RECORDS FOR THIS EXERCISE:

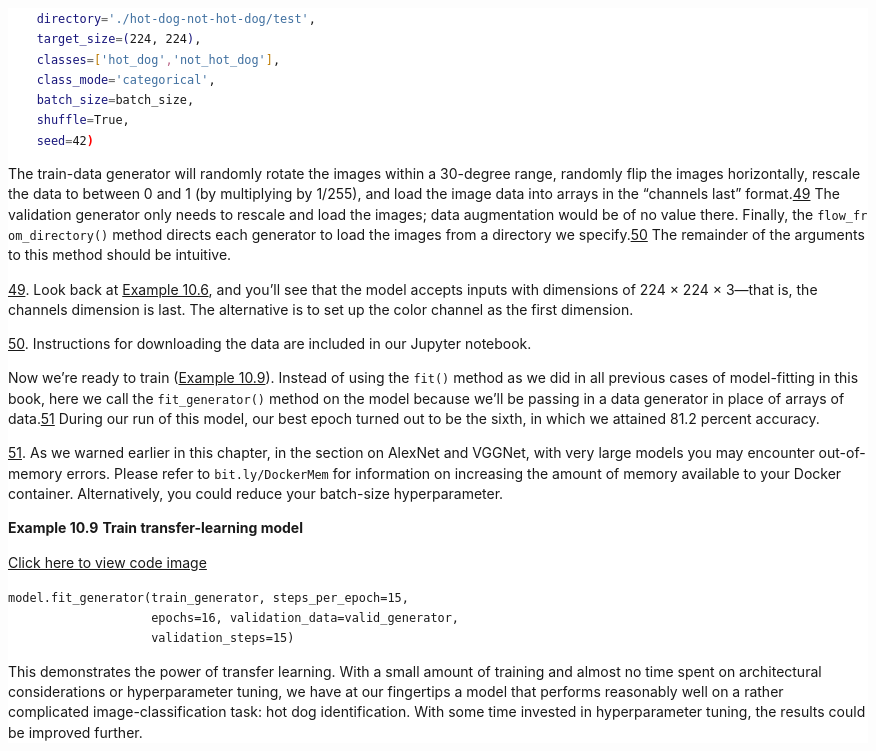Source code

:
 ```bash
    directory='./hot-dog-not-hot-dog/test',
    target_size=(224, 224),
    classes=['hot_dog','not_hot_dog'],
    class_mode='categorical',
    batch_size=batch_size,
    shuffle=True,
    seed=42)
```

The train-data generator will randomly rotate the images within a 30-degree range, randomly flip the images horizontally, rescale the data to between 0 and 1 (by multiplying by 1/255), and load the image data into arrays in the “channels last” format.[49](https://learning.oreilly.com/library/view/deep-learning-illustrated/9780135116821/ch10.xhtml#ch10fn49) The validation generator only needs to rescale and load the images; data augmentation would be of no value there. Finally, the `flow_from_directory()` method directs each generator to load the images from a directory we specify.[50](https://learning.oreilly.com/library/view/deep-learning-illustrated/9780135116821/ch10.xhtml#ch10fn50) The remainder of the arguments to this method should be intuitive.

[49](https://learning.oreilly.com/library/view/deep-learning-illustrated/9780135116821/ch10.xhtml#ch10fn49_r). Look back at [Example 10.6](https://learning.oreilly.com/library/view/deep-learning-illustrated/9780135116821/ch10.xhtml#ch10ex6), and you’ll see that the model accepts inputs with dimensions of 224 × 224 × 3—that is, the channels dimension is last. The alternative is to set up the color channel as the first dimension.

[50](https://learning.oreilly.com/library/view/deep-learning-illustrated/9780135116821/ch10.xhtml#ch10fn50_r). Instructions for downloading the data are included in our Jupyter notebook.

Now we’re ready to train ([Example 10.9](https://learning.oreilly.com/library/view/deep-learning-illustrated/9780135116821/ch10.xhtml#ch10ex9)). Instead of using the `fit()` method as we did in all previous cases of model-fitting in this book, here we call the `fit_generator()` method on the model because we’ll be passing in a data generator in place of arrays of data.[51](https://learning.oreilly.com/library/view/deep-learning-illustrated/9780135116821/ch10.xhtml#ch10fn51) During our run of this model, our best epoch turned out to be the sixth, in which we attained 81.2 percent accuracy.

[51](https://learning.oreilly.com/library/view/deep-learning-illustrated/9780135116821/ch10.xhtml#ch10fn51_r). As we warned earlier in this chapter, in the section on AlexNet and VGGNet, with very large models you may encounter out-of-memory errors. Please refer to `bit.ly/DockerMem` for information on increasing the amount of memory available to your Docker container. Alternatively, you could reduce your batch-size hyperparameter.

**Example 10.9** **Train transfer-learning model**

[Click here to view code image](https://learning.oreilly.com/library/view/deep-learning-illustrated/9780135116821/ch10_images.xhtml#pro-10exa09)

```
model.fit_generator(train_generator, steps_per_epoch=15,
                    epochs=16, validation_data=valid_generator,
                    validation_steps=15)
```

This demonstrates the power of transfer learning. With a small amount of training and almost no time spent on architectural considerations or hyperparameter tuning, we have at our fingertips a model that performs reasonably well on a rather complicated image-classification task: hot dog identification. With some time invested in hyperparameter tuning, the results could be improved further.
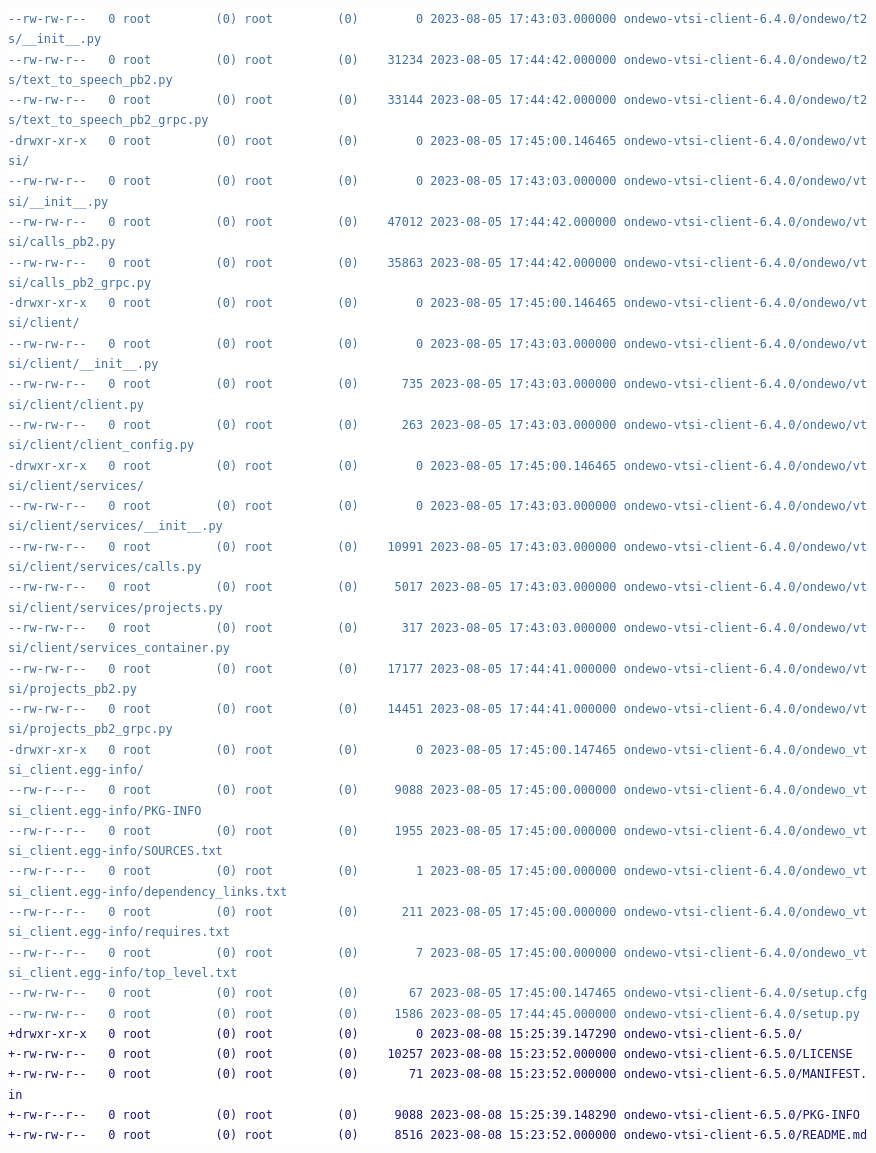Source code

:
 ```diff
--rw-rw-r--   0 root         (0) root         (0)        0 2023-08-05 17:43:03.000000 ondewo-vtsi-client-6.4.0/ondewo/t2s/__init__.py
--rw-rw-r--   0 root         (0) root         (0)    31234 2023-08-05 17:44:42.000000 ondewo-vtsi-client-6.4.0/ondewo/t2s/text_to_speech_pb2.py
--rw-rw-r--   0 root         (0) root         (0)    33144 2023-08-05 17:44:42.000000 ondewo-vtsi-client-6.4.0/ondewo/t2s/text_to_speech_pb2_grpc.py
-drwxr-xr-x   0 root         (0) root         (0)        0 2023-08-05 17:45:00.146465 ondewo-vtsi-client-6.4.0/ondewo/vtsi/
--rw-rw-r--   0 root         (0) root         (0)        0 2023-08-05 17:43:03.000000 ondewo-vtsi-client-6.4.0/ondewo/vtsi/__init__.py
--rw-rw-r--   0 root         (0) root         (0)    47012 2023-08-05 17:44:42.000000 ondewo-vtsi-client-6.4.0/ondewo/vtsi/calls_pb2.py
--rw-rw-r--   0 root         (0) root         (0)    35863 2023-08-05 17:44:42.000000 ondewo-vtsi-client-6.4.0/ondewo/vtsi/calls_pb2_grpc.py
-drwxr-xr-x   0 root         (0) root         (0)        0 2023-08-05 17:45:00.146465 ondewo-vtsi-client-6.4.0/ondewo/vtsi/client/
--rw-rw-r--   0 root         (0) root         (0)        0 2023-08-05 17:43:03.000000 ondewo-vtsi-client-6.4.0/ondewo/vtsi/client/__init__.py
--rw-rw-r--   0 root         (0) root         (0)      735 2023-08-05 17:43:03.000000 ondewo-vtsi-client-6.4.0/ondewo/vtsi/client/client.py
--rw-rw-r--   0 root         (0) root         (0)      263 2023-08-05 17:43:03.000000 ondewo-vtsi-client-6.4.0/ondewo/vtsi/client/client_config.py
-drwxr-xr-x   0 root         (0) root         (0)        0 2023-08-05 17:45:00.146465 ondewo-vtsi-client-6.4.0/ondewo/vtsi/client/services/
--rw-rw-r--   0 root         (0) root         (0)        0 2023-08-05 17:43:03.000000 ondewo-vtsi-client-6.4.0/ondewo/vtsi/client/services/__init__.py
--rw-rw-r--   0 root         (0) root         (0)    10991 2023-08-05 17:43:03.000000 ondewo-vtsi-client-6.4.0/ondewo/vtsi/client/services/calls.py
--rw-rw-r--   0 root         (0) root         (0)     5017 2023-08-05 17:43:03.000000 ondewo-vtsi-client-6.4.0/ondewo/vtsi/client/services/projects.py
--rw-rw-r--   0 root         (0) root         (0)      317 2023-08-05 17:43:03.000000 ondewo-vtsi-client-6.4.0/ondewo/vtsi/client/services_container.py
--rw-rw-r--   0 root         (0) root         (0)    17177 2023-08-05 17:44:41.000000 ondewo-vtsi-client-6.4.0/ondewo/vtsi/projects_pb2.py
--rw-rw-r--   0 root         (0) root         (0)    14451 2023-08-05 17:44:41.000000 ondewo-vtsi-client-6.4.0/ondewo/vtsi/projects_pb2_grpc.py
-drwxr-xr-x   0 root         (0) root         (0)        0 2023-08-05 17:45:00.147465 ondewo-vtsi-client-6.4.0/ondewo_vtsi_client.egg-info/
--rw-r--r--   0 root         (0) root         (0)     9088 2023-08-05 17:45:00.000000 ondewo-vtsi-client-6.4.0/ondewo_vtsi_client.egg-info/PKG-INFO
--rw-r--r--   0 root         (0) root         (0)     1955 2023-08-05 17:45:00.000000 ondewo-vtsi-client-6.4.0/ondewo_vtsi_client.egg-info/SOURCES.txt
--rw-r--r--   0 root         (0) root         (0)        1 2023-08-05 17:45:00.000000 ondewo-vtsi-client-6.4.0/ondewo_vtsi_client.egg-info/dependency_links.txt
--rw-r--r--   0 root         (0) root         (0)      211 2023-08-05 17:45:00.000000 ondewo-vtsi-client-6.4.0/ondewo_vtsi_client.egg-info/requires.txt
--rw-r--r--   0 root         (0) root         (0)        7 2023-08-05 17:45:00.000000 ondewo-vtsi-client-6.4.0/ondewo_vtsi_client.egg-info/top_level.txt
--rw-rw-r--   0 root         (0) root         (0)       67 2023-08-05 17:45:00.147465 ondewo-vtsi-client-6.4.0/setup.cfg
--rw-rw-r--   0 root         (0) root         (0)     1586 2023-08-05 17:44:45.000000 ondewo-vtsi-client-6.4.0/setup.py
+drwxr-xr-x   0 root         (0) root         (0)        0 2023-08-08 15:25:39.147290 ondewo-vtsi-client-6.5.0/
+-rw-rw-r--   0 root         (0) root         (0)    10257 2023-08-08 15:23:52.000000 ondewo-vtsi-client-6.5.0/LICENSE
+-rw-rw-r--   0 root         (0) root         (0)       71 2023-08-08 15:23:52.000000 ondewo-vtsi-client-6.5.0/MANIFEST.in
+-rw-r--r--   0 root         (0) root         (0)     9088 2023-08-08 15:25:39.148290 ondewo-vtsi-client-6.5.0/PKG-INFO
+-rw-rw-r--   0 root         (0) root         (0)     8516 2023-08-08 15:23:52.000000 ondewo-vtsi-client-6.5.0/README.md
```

WORK REQUIRED: From the first line through the line with "our Jupyter notebook.", output those lines of the entries above exactly, and nothing else, with the pictures left out.

ANSWER TO THE PROBLEM:
Source code

:
 ```bash
    directory='./hot-dog-not-hot-dog/test',
    target_size=(224, 224),
    classes=['hot_dog','not_hot_dog'],
    class_mode='categorical',
    batch_size=batch_size,
    shuffle=True,
    seed=42)
```

The train-data generator will randomly rotate the images within a 30-degree range, randomly flip the images horizontally, rescale the data to between 0 and 1 (by multiplying by 1/255), and load the image data into arrays in the “channels last” format.[49](https://learning.oreilly.com/library/view/deep-learning-illustrated/9780135116821/ch10.xhtml#ch10fn49) The validation generator only needs to rescale and load the images; data augmentation would be of no value there. Finally, the `flow_from_directory()` method directs each generator to load the images from a directory we specify.[50](https://learning.oreilly.com/library/view/deep-learning-illustrated/9780135116821/ch10.xhtml#ch10fn50) The remainder of the arguments to this method should be intuitive.

[49](https://learning.oreilly.com/library/view/deep-learning-illustrated/9780135116821/ch10.xhtml#ch10fn49_r). Look back at [Example 10.6](https://learning.oreilly.com/library/view/deep-learning-illustrated/9780135116821/ch10.xhtml#ch10ex6), and you’ll see that the model accepts inputs with dimensions of 224 × 224 × 3—that is, the channels dimension is last. The alternative is to set up the color channel as the first dimension.

[50](https://learning.oreilly.com/library/view/deep-learning-illustrated/9780135116821/ch10.xhtml#ch10fn50_r). Instructions for downloading the data are included in our Jupyter notebook.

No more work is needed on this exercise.